It doesn’t carry quite the same intention as when Jean-Luc Picard drew it up, but “Engage!” is truly a command all business leaders need to follow.
To engage employees is essential to maintaining productivity, fostering a thriving company culture, and reducing turnover. According to a recent Gallup poll, while employee engagement is on the rise, 53 percent of employees remain unengaged.
It’s not news to savvy organizational leaders that they need to create an atmosphere of high employee engagement. The question is how to do it. Spending time and resources on initiatives that don’t wind up engrossing and motivating employees is a big waste.
Here are seven of the biggest mistakes business leaders make when trying to engage employees.
1. Assuming they understand what employees want
Employee engagement is not a one-size-fits-all approach. To determine what could work for your employees, you need to ask those who will be affected. Employee engagement surveys are key to identifying what your workers want and need to stay motivated – and what they’re not currently receiving.
These surveys don’t have to be complex, but they need to dig into exactly why an employee does or doesn’t feel engaged. Administer it as an anonymous request so everyone will be honest.
Failing to survey employees before embarking on a plan to increase engagement is setting your endeavor up for failure.
2. Putting the wrong people in charge
Bad managers are one of the biggest reasons employees check out mentally. Leaders who are dishonest, unorganized, hog the recognition for themselves, steal ideas, or just plain micromanage suck the life out of their subordinates.
Employee engagement will suffer with leaders who are unprepared or unmotivated to perform well, or who don’t have the skills to lead a team successfully. Increasing engagement may mean making some tough decisions about managers who aren’t getting the job done.
3. Setting vague goals
Working toward a common goal helps employees stay focused. A big mistake while attempting to engage employees is taking shortcuts with information about company goals. Consistent communication is key in keeping the team informed and involved. Updates via emails and in-person meetings ensure that employees feel they’re an important part of the company’s success – which urges them to work harder and be more committed.
Like vague goals, another mistake leaders make when engaging employees is…
4. Creating task-based strategies
A company’s core values should be woven into the fabric of every employee’s job. Attempting to increase employee engagement by putting them on projects that move the needle isn’t enough if they don’t know how it ties into the company’s mission. The attitude of “do your job and don’t worry about anyone else’s” does little to increase your employees’ interest or pride in their jobs.

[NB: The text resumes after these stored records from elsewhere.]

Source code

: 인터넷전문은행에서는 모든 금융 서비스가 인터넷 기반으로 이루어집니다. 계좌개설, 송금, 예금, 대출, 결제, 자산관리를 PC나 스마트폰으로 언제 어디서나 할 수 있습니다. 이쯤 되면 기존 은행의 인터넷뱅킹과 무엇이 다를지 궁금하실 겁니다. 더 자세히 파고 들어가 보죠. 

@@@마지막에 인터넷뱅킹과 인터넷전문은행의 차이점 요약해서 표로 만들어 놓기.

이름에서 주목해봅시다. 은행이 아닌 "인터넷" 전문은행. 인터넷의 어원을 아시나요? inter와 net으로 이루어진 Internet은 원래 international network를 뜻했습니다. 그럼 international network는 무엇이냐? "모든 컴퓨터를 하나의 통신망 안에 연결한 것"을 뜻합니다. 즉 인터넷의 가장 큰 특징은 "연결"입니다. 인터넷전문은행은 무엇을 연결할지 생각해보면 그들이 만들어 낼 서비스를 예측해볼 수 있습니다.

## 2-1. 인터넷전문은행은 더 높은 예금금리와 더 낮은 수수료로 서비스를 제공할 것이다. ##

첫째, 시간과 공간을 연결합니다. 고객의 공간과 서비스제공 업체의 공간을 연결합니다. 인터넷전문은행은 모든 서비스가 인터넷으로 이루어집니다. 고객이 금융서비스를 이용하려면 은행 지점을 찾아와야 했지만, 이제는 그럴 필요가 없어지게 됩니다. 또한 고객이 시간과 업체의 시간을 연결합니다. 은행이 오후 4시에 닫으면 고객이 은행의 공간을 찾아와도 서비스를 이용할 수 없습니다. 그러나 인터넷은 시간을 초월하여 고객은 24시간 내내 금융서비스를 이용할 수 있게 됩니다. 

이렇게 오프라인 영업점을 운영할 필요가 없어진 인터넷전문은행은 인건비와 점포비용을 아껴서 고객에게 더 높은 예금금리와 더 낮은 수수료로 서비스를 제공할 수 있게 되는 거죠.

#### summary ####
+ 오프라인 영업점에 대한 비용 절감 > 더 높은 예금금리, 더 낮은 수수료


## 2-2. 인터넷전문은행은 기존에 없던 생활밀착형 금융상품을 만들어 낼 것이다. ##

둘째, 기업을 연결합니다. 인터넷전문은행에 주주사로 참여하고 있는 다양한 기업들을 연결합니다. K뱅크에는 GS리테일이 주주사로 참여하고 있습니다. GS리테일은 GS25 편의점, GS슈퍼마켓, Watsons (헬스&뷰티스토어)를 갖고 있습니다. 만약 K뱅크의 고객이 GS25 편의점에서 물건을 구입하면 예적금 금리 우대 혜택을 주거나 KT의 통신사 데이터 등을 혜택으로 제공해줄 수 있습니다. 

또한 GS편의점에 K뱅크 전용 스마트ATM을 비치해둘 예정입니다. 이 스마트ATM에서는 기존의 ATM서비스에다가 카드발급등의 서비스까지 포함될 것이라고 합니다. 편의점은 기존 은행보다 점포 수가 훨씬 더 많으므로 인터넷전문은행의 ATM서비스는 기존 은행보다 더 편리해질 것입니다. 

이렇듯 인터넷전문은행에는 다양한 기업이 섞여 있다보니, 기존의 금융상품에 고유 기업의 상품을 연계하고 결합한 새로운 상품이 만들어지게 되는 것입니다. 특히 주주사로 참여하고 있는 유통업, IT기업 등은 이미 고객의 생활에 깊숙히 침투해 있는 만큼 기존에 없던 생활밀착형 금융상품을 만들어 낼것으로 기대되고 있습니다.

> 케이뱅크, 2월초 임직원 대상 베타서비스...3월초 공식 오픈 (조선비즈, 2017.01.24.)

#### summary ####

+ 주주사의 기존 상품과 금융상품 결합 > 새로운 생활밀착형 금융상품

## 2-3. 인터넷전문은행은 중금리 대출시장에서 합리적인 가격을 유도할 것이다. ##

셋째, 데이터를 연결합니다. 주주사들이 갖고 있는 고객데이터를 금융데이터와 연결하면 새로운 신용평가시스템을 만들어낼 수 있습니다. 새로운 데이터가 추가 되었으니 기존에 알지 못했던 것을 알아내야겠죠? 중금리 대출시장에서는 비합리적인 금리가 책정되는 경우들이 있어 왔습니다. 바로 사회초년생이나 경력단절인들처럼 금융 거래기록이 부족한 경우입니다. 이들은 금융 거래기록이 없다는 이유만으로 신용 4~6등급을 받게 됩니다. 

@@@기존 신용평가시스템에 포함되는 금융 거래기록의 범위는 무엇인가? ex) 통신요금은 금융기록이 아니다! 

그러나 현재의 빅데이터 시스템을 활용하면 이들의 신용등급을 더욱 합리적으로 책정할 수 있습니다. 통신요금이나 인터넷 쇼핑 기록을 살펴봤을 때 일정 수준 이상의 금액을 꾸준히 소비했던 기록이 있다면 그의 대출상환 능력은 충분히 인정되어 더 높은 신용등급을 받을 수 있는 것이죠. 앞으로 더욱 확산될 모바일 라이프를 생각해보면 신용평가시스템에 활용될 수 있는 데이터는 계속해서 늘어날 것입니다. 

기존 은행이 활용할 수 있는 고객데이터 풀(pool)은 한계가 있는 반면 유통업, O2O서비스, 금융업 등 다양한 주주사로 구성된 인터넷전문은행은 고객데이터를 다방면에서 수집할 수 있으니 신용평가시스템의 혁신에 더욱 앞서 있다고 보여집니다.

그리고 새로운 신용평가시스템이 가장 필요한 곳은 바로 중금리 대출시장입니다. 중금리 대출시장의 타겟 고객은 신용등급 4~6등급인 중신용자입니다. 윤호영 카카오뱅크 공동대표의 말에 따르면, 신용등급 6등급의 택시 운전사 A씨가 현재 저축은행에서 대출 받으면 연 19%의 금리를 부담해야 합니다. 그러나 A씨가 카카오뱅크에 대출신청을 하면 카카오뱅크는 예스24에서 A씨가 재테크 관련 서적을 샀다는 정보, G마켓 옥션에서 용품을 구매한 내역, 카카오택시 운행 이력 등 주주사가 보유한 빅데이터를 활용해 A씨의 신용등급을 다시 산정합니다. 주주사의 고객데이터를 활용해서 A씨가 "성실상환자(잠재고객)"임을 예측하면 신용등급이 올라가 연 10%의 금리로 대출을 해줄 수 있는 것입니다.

5. Thinking money will do it
Everyone likes money, but it isn’t everything. Big raises and bonuses don’t increase an employee’s satisfaction as much as some think it does. A recent study by Udemy showed that 42 percent of millennials said the most important work benefit is learning and development opportunities. Other compensation like work flexibility, vacation days, recognition with prizes and awards, and career development opportunities may be just as – or perhaps more – important than a raise. Leaders who only focus on the almighty dollar may end up with a disengaged team.

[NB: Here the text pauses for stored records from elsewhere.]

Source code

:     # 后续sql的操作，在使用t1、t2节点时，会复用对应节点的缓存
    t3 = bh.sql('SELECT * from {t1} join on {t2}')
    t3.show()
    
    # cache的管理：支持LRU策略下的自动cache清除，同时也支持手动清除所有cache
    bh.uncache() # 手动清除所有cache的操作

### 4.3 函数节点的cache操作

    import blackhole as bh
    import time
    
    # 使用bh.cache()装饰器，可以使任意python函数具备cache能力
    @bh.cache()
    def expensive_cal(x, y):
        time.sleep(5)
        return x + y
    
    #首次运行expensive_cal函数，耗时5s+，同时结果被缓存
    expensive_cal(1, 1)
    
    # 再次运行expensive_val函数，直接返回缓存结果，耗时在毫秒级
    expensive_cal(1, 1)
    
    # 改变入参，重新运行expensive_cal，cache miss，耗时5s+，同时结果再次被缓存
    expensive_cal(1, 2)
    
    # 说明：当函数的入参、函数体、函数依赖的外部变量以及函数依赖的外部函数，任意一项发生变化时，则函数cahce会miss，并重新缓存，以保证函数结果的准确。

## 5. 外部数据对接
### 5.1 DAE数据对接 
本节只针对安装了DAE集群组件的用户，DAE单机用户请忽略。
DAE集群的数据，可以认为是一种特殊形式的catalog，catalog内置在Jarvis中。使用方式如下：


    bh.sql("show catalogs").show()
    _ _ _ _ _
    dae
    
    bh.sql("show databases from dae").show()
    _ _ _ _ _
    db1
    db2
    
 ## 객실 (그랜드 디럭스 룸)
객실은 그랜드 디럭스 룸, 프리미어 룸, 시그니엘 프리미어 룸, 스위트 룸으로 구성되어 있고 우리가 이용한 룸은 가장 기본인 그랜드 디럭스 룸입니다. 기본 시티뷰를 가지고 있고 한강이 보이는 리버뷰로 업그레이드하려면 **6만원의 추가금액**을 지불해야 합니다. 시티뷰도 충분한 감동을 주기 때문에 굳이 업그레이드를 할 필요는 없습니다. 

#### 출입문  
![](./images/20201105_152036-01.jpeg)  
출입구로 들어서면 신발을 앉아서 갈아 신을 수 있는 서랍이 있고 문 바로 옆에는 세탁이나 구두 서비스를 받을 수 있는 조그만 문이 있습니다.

6. Punishing employees for mistakes
An atmosphere of fear does little to encourage creativity and productivity. If an employee misses a deadline or doesn’t hit the mark on a campaign, some leaders automatically decide that punishment is a good way to handle the issue. While disciplinary problems must be addressed, performance-based punishment not only frustrates the person being disciplined, but it strikes fears into other team members. No one likes to sit at their desk and wonder, “What if I’m next?” Ruling with fear will never lead to high employee engagement.
7. Showing lack of trust
Finally, leaders make missteps with employees by micromanaging them. They may think they’re staying highly involved, which should engage employees, but that’s not usually how workers digest it. A manager watching over your shoulder only gives evidence they don’t trust you to perform well, take your job seriously, and deliver results. Failing to show trust in employees turns them off and decreases their engagement.

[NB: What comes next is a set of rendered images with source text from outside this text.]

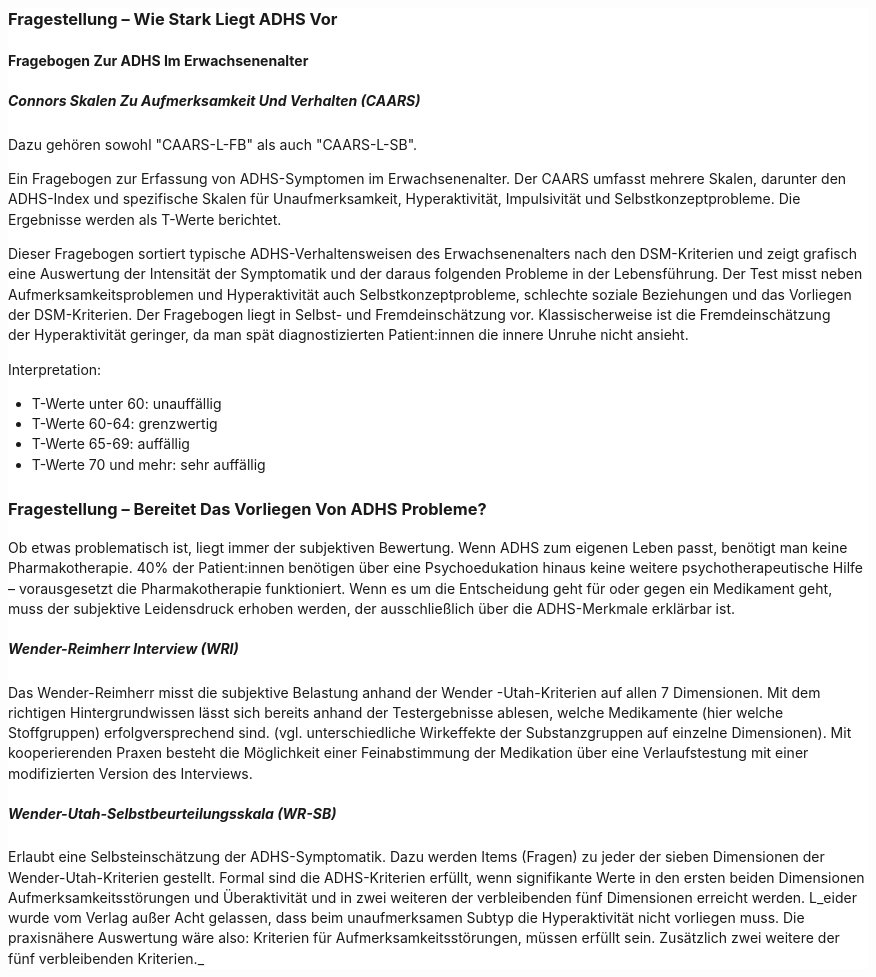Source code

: ### Fragestellung – Wie Stark Liegt ADHS Vor

#### Fragebogen Zur ADHS Im Erwachsenenalter

##### Connors Skalen Zu Aufmerksamkeit Und Verhalten (CAARS)

Dazu gehören sowohl "CAARS-L-FB" als auch "CAARS-L-SB".

Ein Fragebogen zur Erfassung von ADHS-Symptomen im Erwachsenenalter. Der CAARS umfasst mehrere Skalen, darunter den ADHS-Index und spezifische Skalen für Unaufmerksamkeit, Hyperaktivität, Impulsivität und Selbstkonzeptprobleme. Die Ergebnisse werden als T-Werte berichtet.

Dieser Fragebogen sortiert typische ADHS-Verhaltensweisen des Erwachsenenalters nach den DSM-Kriterien und zeigt grafisch eine Auswertung der Intensität der Symptomatik und der daraus folgenden Probleme in der Lebensführung. Der Test misst neben Aufmerksamkeitsproblemen und Hyperaktivität auch Selbstkonzeptprobleme, schlechte soziale Beziehungen und das Vorliegen der DSM-Kriterien. Der Fragebogen liegt in Selbst- und Fremdeinschätzung vor. Klassischerweise ist die Fremdeinschätzung der Hyperaktivität geringer, da man spät diagnostizierten Patient:innen die innere Unruhe nicht ansieht.

Interpretation:
- T-Werte unter 60: unauffällig
- T-Werte 60-64: grenzwertig
- T-Werte 65-69: auffällig
- T-Werte 70 und mehr: sehr auffällig

### Fragestellung – Bereitet Das Vorliegen Von ADHS Probleme?

Ob etwas problematisch ist, liegt immer der subjektiven Bewertung. Wenn ADHS zum eigenen Leben passt, benötigt man keine Pharmakotherapie. 40% der Patient:innen benötigen über eine Psychoedukation hinaus keine weitere psychotherapeutische Hilfe – vorausgesetzt die Pharmakotherapie funktioniert. Wenn es um die Entscheidung geht für oder gegen ein Medikament geht, muss der subjektive Leidensdruck erhoben werden, der ausschließlich über die ADHS-Merkmale erklärbar ist.

##### Wender-Reimherr Interview (WRI)

Das Wender-Reimherr misst die subjektive Belastung anhand der Wender -Utah-Kriterien auf allen 7 Dimensionen. Mit dem richtigen Hintergrundwissen lässt sich bereits anhand der Testergebnisse ablesen, welche Medikamente (hier welche Stoffgruppen) erfolgversprechend sind. (vgl. unterschiedliche Wirkeffekte der Substanzgruppen auf einzelne Dimensionen). Mit kooperierenden Praxen besteht die Möglichkeit einer Feinabstimmung der Medikation über eine Verlaufstestung mit einer modifizierten Version des Interviews.

##### Wender-Utah-Selbstbeurteilungsskala (WR-SB)

Erlaubt eine Selbsteinschätzung der ADHS-Symptomatik. Dazu werden Items (Fragen) zu jeder der sieben Dimensionen der Wender-Utah-Kriterien gestellt. Formal sind die ADHS-Kriterien erfüllt, wenn signifikante Werte in den ersten beiden Dimensionen Aufmerksamkeitsstörungen und Überaktivität und in zwei weiteren der verbleibenden fünf Dimensionen erreicht werden. L_eider wurde vom Verlag außer Acht gelassen, dass beim unaufmerksamen Subtyp die Hyperaktivität nicht vorliegen muss. Die praxisnähere Auswertung wäre also: Kriterien für Aufmerksamkeitsstörungen, müssen erfüllt sein. Zusätzlich zwei weitere der fünf verbleibenden Kriterien._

Bottom line: Don’t fall into a trap
There’s no doubt that hitting a high level of employee engagement is crucial to driving production and building a company that can be successful in the long term. But it’s just as easy to decrease engagement if you’re not self-aware. Figure out where you’re overstepping and only advocate for initiatives that inspire and motivate your employees.
As one of Picard’s predecessors once said – sometimes a feeling is all we humans have to go on.